Ernst jetzt!
Über Herden, Herbstfeste und fremde Freunde
Dem Zoologen Desmond Morris verdanken wir die Einsicht, dass der Urmensch in einer Herde von rund 100 Tieren lebte. Jeder darüber hinausgehende Bekanntenkreis erzeugt sozialen Stress, sagt der Forscher, und das kann ich bestätigen. Auf Partys und Empfängen grüßen mich ständig Menschen, die ich irgendwie kenne, ohne sie auch nur irgendwie zu kennen. Manche erzählen mir detailreich von gemeinsamen Erlebnissen, obwohl ich unter Eid schwören könnte, sie noch nie gesehen zu haben. Meist ist mir auch unklar, ob ich mit diesen befremd
lich befreundeten Fremden per Sie oder per Du bin. Täglich beneide ich die englischsprachige Welt um das „you“.
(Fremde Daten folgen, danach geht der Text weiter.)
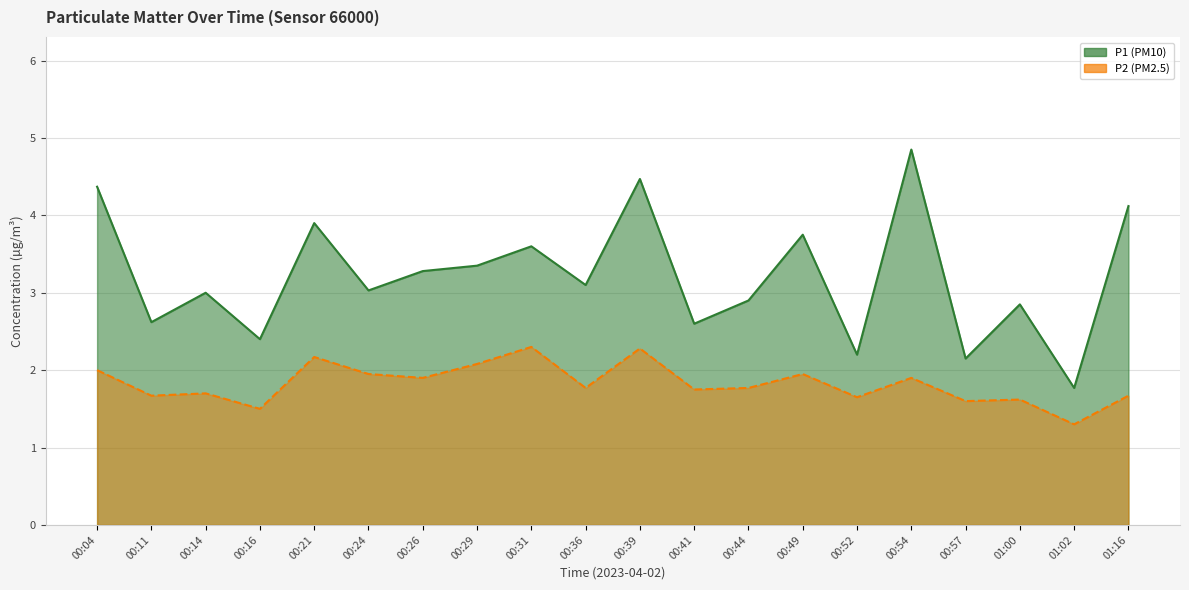

Rank the series by their average value, from highest to lowest.

P1, P2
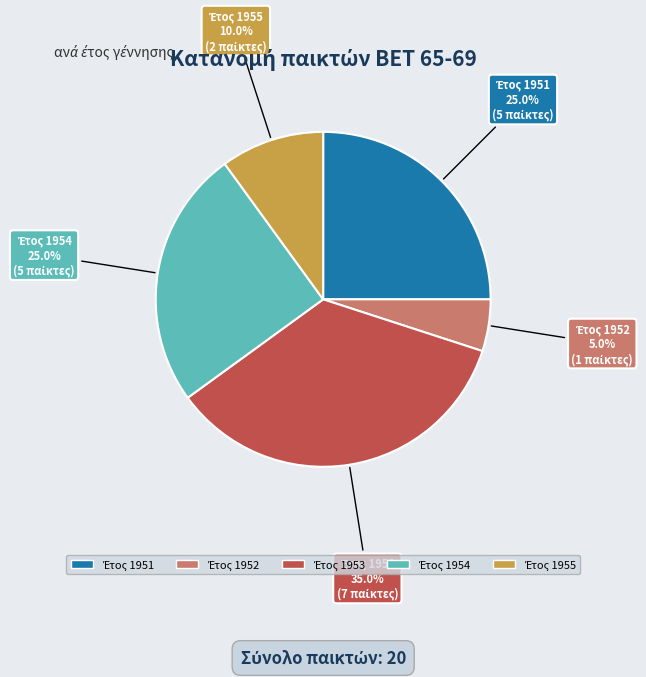

To the nearest percent, what is the average slice percentage?

20%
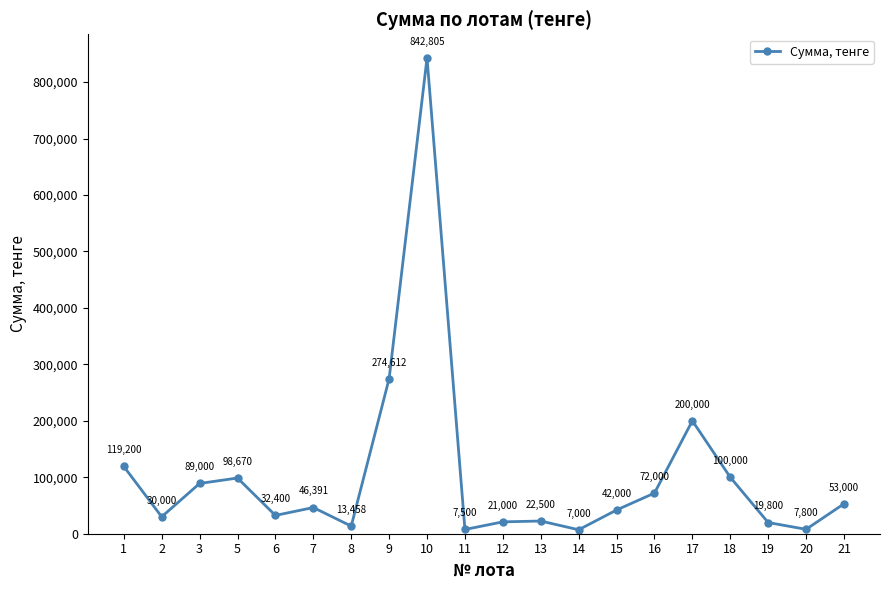

What is the value of the 14th point from the left?

42000.0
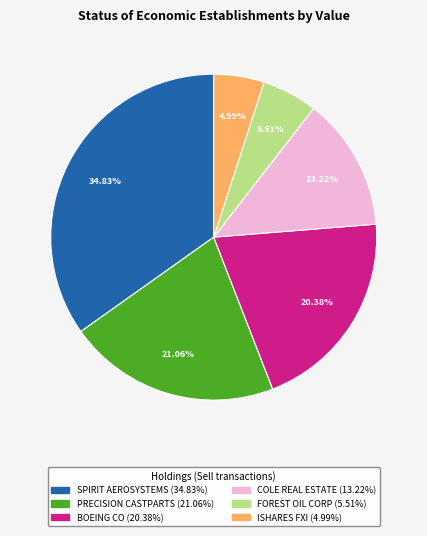

How many segments does this pie chart have?

6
D er Schriftsteller Ephraim Kishon, der unter ähnlichen Phantomschmerzen litt, entwickelte einst ein Verfahren, um beim Small Talk durch taktisches Nachfragen unauffällig herauszukriegen, wer sein Gesprächspartner eigentlich ist. Die erste Frage lautete immer: „Wie geht’s?“Ich halte mich streng an diese Methode. Wenn ich weiß, dass ich gar nichts weiß, murmle ich verbindlich die unverbindliche Floskel: „Wie läuft’s bei euch?“
Meine Trefferquote ist dennoch so gering, dass feiges Schweigen einem forschen Vorstoß allemal vorzuziehen ist. Als ich kürzlich bei einem Herbstfest einen umstehenden Unbekannten endlich umständlich erkannte, war ich so stolz, dass ich mich an seine junge, blonde Begleiterin wandte und tollkühn behauptete: „Wir kennen uns ja aus dem Vorjahr!“Sofort verdunkelte sich ihre Miene und es wehte ein eisiger Hauch durch den Raum, als sie in schneidendem Ton erwiderte: „Das glaube ich kaum.“Da nahm ich mir fest vor, auf Festen nie wieder mit wem zu reden.